For the more concentrated southern half of the plume, PG&E proposes continuation and expansion of our existing full-scale in-situ (in place) treatment systems, where the injection of food grade materials into the groundwater create chemical conditions that remove hexavalent chromium from the groundwater, converting it to a naturally occurring form of the metal.
PG&E has already greatly expanded its rate of groundwater extraction and agricultural treatment in the northern half of the plume, above the rate that had existed in previous years. This expansion, together with other ongoing measures such as injecting a barrier of fresh water outside the plume, has significantly enhanced our ability to control and reduce plume boundaries. In addition, initial extension of our in-situ treatment systems has taken place, expanding our ability to create zones where chromium in groundwater is treated and removed.

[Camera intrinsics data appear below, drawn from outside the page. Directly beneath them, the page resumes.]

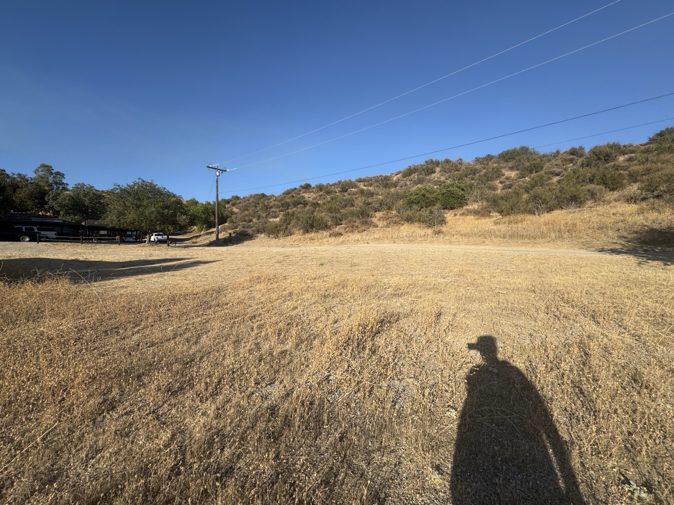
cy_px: 252
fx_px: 273
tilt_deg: -0.4
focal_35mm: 14
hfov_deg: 102.1
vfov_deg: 85.7
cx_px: 337
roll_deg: +0.7
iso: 50
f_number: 2.2
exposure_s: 1/1976
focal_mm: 2.22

Meanwhile, PG&E has greatly stepped up its community outreach efforts at Hinkley, in recognition of the high level of interest generated by this project. We have increased the coverage of our programs to sample domestic water wells and provide bottled drinking water to residents located outside of the plume who may still have concerns about drinking water in this area. We have established an outreach office within the community and we have begun holding open house meetings to listen to community members and answer their questions regarding our programs. In addition, we have established a Community Advisory Committee, composed of local residents, that meets publicly each month, to advise, share concerns with and provide direct input to PG&E on its environmental and community programs at Hinkley.

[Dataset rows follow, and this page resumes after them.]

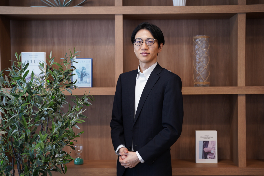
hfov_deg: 38.9
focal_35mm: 51
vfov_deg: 26.5
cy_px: 88
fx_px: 374
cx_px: 133
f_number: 1.4
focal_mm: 50
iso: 250
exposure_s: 1/200
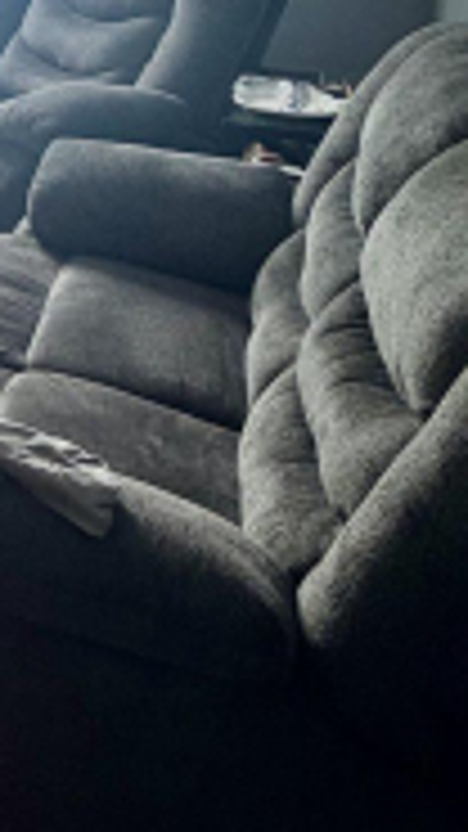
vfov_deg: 33.5
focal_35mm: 55
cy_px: -61
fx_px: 1214
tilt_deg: -8.7
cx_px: -536
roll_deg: +1.6
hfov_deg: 15.8
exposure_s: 1/120
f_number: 2.2
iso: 100
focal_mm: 2.22
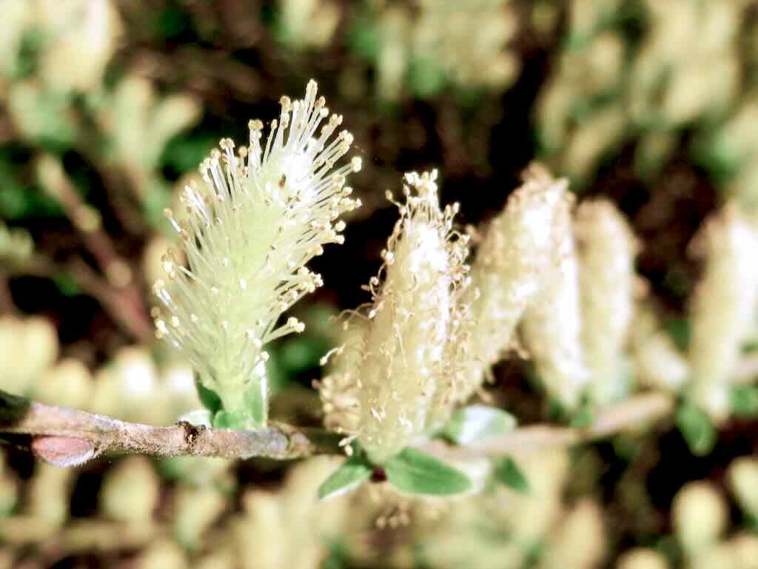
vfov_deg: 46.8
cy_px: 284
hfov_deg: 59.9
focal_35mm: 30
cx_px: 379
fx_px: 657
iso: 160
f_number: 3.5
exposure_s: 1/574
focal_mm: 5.4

PG&E also continues to apply sustainability principles at a growing number of our remediation projects, building on a pilot program developed with the DTSC in 2009. We have worked with the DTSC to develop standard guidance for identifying, implementing and measuring site-specific best management practices, which we expect to finalize in 2011 and apply across our environmental remediation program.

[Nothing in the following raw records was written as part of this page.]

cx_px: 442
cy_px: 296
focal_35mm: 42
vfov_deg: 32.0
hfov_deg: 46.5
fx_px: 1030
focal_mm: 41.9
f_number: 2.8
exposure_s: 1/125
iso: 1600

Examples of these best management practices include employing equipment that uses cleaner fuels, limiting the idling time of vehicles and the use of heavy load vehicles and adopting strategies to reduce the total volume of wastes created during the investigation and cleanup stages. They also include using local labor and proactively engaging with the local community, including supporting local businesses.
In 2010, PG&E applied these types of sustainable practices at more than 40 projects. For example, at the former PG&E MGP site in San Luis Obispo, we took a number of steps from our initial project planning and community outreach efforts to actual construction activities in the spring of 2010. As a result, we achieved measureable results that will inform our approach at other remediation projects.